»»

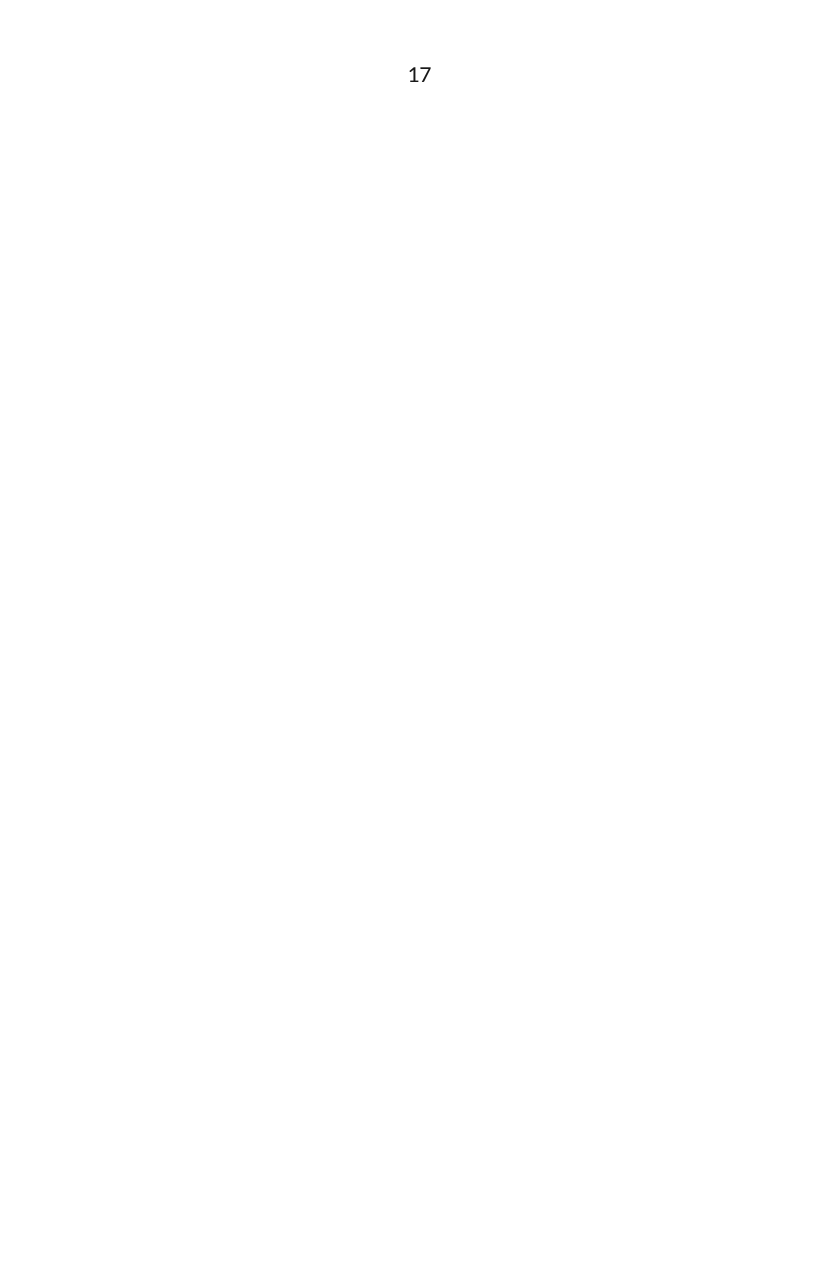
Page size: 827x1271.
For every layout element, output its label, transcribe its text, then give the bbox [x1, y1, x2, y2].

subtitle 17 [87, 60, 752, 88]
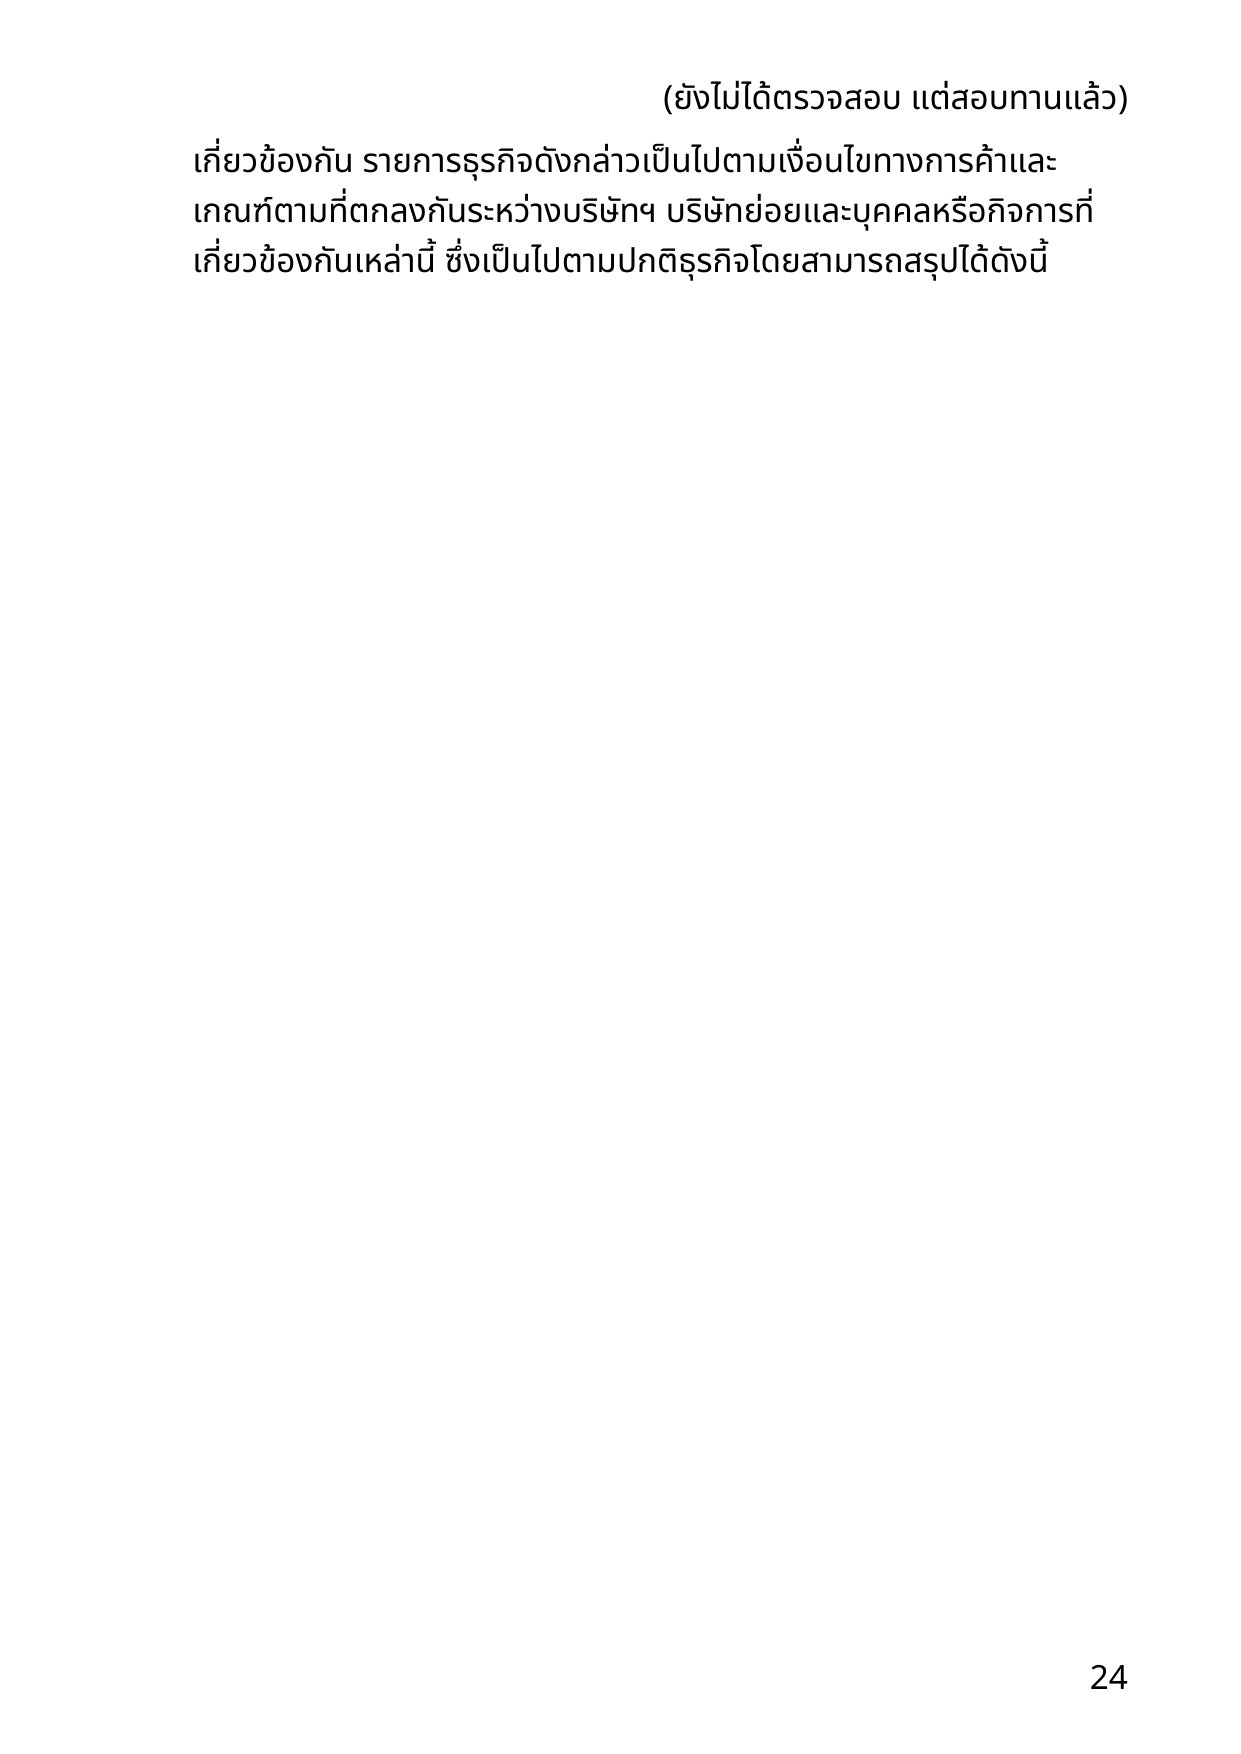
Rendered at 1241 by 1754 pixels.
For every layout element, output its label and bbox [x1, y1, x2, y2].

text [135, 137, 1128, 288]
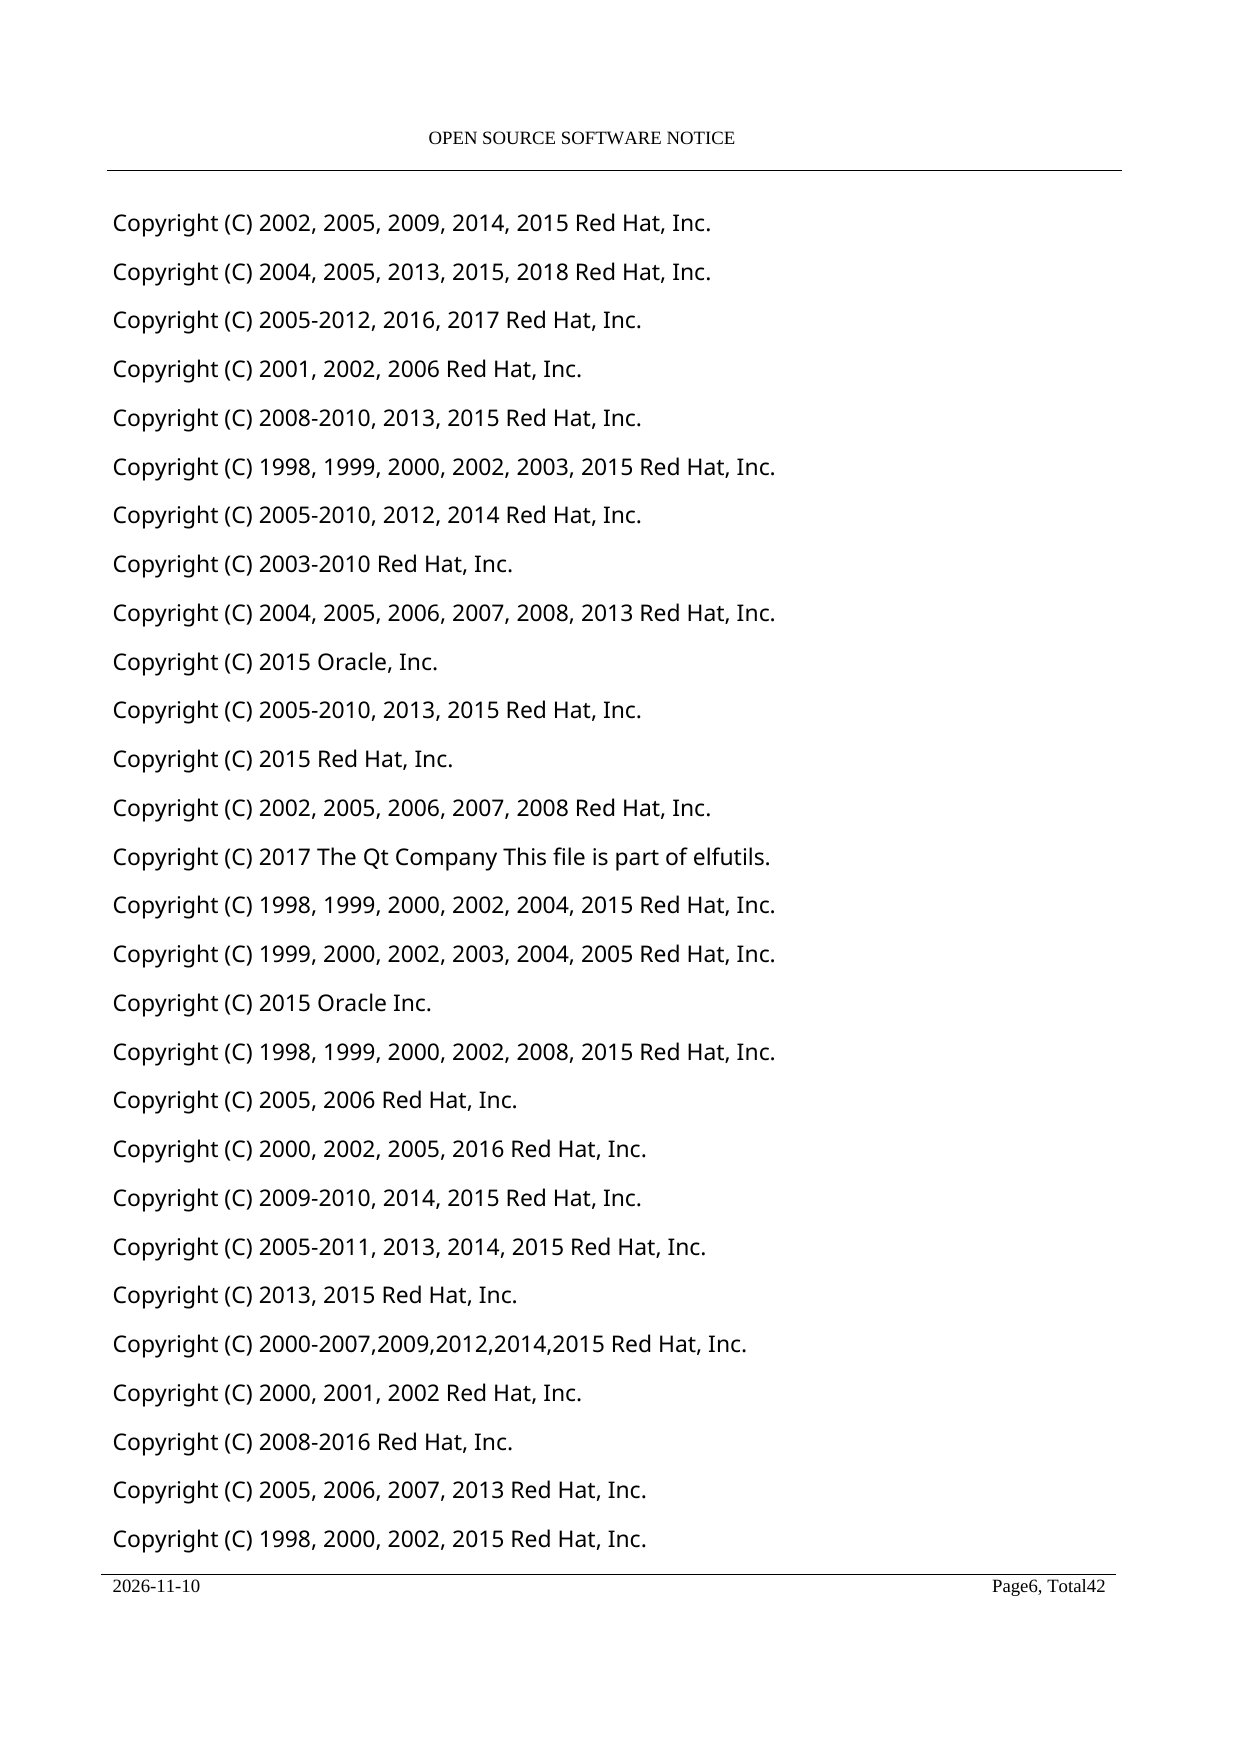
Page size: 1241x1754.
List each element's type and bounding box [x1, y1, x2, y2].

text [112, 206, 1128, 1555]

««

INSTRUCTIONS TO FOLLOW
Return every line above exactly, omitting images.

RESPONSE FOR THIS EXERCISE
Page size: 827x1271.
For every layout element, output its label, transcribe its text, then give the bbox [x1, y1, x2, y2].

subtitle 17 [87, 60, 752, 88]
Rendered at 1241 by 1754 pixels.
For every layout element, output its label and bbox [x1, y1, x2, y2].

text [135, 137, 1128, 288]
Page size: 1241x1754.
List each element's type and bounding box [x1, y1, x2, y2].

text [112, 206, 1128, 1555]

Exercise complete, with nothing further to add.